“那样的小心翼翼,不是喜欢还能是什么呢?”
谢晏喃喃低语,不知这句究竟是说给自己,还是说给一旁的齐珩。
一旁的油灯芯结出的灯花坠落。【4】
屋檐冷不丁地落下一滴雨水,滴落在偏殿前的水洼中,也滴落在了殿内人微微涟漪中。
高季在两人对弈时送来几壶酒,饮酒对弈,倒算别致的风流。
“别说我了,说说你吧,上回谢娘子可是着急了,你什么时候给我们一个交代?”
齐珩岔开话题,将酒杯一饮而尽后笑道。
看谢晏的眼神带着调侃。
“我啊,我觉得一个人多好,无拘无束的,也不必为谁而苦恼。

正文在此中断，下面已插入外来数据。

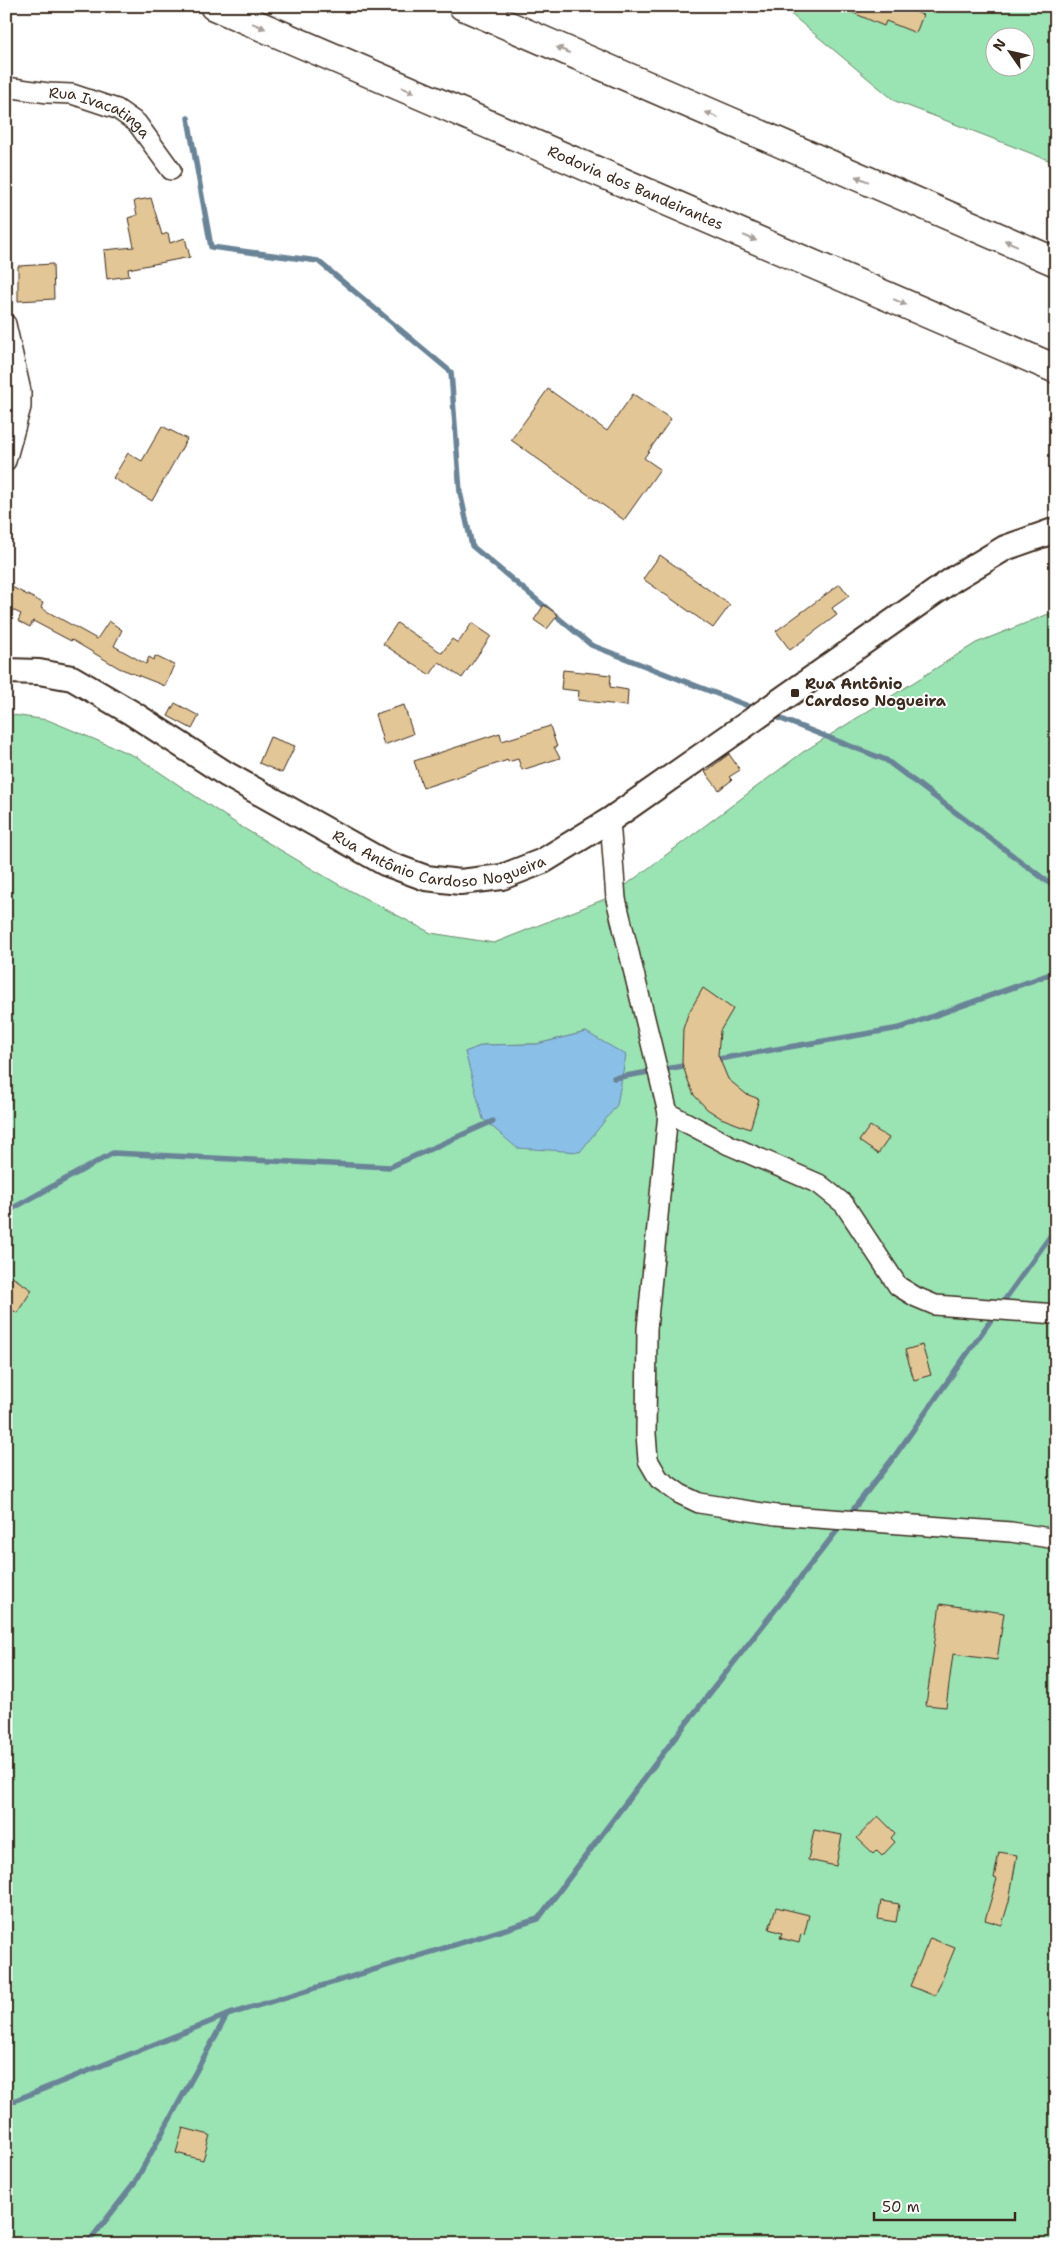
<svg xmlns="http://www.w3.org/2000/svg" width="1062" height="2250" font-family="'Shantell Sans',sans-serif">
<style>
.green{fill:#9ae3b3;stroke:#6a8668;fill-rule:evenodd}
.water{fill:#8ac0e8;stroke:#6a8497}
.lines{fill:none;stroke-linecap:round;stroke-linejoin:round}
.stream{stroke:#6a8497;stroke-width:5.5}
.building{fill:#e2c696;stroke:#3b2a1e}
.minor-casing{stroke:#3b2a1e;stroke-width:22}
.major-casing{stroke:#3b2a1e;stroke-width:28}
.highway-casing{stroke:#3b2a1e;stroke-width:31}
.minor{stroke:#fff;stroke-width:19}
.major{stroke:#fff;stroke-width:24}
.highway{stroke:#fff;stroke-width:28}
.oneway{fill:#a79f9a}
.poi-dot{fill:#3b2a1e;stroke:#fff;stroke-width:2}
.labels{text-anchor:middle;stroke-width:4;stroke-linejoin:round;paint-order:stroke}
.street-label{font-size:15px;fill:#3b2a1e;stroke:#fff}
.poi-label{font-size:15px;font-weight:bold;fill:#3b2a1e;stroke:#fff;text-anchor:start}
</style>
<rect width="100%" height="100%" fill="#fff"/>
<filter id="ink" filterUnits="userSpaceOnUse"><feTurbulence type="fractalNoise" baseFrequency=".02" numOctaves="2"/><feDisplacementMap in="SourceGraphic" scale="10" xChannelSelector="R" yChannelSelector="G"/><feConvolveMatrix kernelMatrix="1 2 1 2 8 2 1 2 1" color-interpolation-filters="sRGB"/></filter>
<g filter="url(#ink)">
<!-- green -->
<g class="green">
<path d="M781,6H1056V163L895,101ZM994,38H1024V68H994Z"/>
<path d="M1056,611V2244H6V714L48,720L137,757L240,826L336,883L431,933L494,943L610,897L803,752L976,643ZM586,1032L474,1078L465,1052L483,1045L537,1044Z"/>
</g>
<!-- water -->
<polygon class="water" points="586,1032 626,1055 617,1105 580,1152 517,1148 483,1119 465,1052 483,1045 537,1044"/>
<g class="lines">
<!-- stream -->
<g class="stream">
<polyline points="188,118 211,247 318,261 451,372 460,492 472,546 591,645 756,709"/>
<polyline points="771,715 886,760 1056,888"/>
<polyline points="713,1060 900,1028 1056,972"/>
<polyline points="614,1078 689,1065"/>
<polyline points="6,1212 113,1153 390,1167 493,1121"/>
<polyline points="1001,1305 1056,1228"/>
<polyline points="848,1516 894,1457 996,1313"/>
<polyline points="6,2104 227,2015 538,1919 674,1739 843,1523"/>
<polyline points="87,2244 134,2184 227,2015"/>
</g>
</g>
<!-- building -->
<g class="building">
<polygon points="837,6 900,6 923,15 916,33 886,21 884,26"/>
<polygon points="151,198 162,235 168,233 170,243 185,238 190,257 128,269 129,276 107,279 104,250 134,247 128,218 137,215 134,201"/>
<polygon points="53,264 54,299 18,301 18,266"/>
<polygon points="548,389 607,431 633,394 671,419 644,458 660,469 624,520 511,440"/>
<polygon points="162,426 187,439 152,501 113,478 128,453 142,461"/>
<polygon points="660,555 730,605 713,628 643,579"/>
<polygon points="6,584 43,603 41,608 97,639 109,621 122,630 114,646 146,664 149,657 154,660 155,656 174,665 165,686 119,668 72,640 71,641 33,621 30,627 18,621 21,614 6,607"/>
<polygon points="840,584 849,596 832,608 837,615 790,650 776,631"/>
<polygon points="544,605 558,615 547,629 534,620"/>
<polygon points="397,623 442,653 452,639 458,643 472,623 491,636 462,678 439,662 430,675 383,644"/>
<polygon points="563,670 611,675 610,687 628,690 627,706 578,700 579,691 561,689"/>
<polygon points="175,703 199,716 192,729 168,716"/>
<polygon points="404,705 413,734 384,745 375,714"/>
<polygon points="550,726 557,747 554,747 560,758 522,770 518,759 508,762 508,760 423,788 414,761 500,733 502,741"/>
<polygon points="270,737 295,746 282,773 259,763"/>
<polygon points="729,754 740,770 729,777 732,780 719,790 705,772"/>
<polygon points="703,988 733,1009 720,1031 718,1055 728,1079 746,1094 759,1099 750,1129 721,1118 707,1109 694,1095 687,1078 682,1063 683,1029 688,1014"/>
<polygon points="870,1126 889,1138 878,1154 859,1141"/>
<polygon points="6,1273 32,1290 17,1313 6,1306"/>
<polygon points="922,1345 931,1375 914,1380 905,1350"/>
<polygon points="940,1604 1004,1613 997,1660 953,1654 946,1707 926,1705"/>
<polygon points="878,1816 895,1833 891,1838 895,1842 882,1856 877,1851 874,1854 857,1838"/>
<polygon points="814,1830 842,1835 836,1866 808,1860"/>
<polygon points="999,1852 1017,1855 1009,1901 1002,1925 985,1920 997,1879 994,1878"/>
<polygon points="881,1901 899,1904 896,1922 878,1919"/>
<polygon points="776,1907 809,1915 804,1935 801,1934 799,1943 780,1938 782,1933 769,1929"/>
<polygon points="930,1938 955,1948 935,1996 910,1986"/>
<polygon points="183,2128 210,2135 203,2160 176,2153"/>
</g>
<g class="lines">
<!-- minor casing -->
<g class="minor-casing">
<g id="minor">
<path id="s1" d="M6,87L48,93L72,94L117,109L137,123L171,170"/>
<polyline points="6,324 21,391 21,407 6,461"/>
<polyline points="610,820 616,899 668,1113 647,1329 646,1434 648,1460 659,1479 680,1494 699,1503 776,1515 1011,1532 1056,1539"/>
<polyline points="668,1113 729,1145 819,1184 844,1204 898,1286 916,1297 935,1305 1056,1314"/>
</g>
</g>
<!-- major casing -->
<g class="major-casing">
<g id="major">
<path id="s2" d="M6,671L39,672L72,678L132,713L226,774L385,863L426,878L460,882L502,877L543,861L610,820L955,578L1005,548L1056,530"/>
</g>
</g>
<!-- highway casing -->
<g class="highway-casing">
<g id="highway">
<path id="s3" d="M214,6L1056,369"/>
<polyline points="463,6 1056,262"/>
</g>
</g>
<!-- minor -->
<use href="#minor" class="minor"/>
<!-- major -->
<use href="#major" class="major"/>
<!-- highway -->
<use href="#highway" class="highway"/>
</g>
<!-- one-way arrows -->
<defs><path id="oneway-solid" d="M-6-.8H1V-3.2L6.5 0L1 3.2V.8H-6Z" transform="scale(1.25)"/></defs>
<g class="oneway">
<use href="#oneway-solid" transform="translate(259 26) rotate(23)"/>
<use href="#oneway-solid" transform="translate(563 50) rotate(-156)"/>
<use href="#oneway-solid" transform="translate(408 90) rotate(23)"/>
<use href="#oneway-solid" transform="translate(712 115) rotate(-156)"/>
<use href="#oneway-solid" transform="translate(862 179) rotate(-157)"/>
<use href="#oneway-solid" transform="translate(750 238) rotate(23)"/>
<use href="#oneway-solid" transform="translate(1011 243) rotate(-157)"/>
<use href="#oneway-solid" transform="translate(900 302) rotate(23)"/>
</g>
</g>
<!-- markers -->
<rect class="poi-dot" x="790" y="688" width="10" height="10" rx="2.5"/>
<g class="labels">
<!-- street labels -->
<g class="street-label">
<text dy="5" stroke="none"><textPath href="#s1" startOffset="99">Rua Ivacatinga</textPath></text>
<text dy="5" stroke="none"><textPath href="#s3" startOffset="459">Rodovia dos Bandeirantes</textPath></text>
<text dy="5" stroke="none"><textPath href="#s2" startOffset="484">Rua Antônio Cardoso Nogueira</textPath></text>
</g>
<!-- poi labels -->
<g class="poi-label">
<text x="805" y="689">Rua Antônio<tspan x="805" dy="17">Cardoso Nogueira</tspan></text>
</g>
</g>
<!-- margin -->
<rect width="1062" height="2250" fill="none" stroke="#fff" stroke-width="25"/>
<rect x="12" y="12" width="1037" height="2225" fill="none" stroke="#3b2a1e" stroke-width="2" filter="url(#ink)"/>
<!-- north arrow -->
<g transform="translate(1010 52) rotate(304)"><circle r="24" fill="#ffffff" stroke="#b1aaa5"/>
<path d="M0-4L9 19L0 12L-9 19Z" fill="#3b2a1e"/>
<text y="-8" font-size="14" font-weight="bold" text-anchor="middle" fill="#3b2a1e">N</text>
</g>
<!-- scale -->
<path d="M874 2212v8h141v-8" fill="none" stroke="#3b2a1e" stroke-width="2.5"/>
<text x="882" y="2212" font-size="15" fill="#3b2a1e" stroke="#ffffff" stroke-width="4" paint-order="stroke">50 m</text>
</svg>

”
阴云不散,今夜无月,谢晏借着烛火光垂首注目那只被他握住的酒杯。
烛火滚烫而明亮。
本是深秋时节,又逢夜雨,殿内沾染了几分秋意的阴冷。
他本该借着烛光取暖的,倒未曾料到那炽热滚烫,只觉火焰于他掌心燃烧,愈燃愈烈。
是灼手之痛?亦或是锥心之痛?
谢晏已不得而知。
他苦笑一声,将酒杯中的佳酿直截了当地灌了下去。
只是可惜了那佳酿,入了口反倒化作了一腔苦水。
齐珩添酒,又道:“记得像上次这样把酒言欢已是四年前了。”
“那时我问你,为何学医,你并未回答,如今四年过去了,可否告诉我了?”
谢晏是陈郡谢家最出色的孩子,人人都盼他承继他祖父的衣钵,成为一代名臣、大儒,可谁都没有料到他学了他的父亲从医。
有些令人叹息。
谢晏反而问了他一句,一双桃花眼含着笑意,又隐约带着挑衅。
“你真想知道?”
你若是知道,怕是会后悔听到了。
齐珩笑了,道:“简单说说。”
谢晏道:“想知道?我才不告诉你呢。”
伤心人,留他一个就够了,何必再带上别人。
齐珩灌了他许多酒,想从他口中探出些消息,谁料这竖子嘴严得很,半分不肯透露。
齐珩见谢晏双颊染上红晕,直直倒在了后面的榻上。
一副酒醉的模样。
齐珩无奈地摇了摇头,谢晏的酒量如今算是下降了,以往他可是再喝几壶也是成的。
齐珩拽了下他的胳膊,见他没反应,随后直接半抬着他至床榻上。
还真是沉啊,齐珩心中暗叹。
从紫檀木柜中拿了一迭被子,给谢晏盖上,随后对一个小内臣嘱咐几句,便摇头离开了偏殿。
床榻上,谢晏蓦然睁开了双眼,眸中一片清明,丝毫无醉意。
齐珩心细,他若不如此,恐是瞒不过去。
谢晏低声长叹,张开右掌,右手手心赫然出现一枚黑色棋子。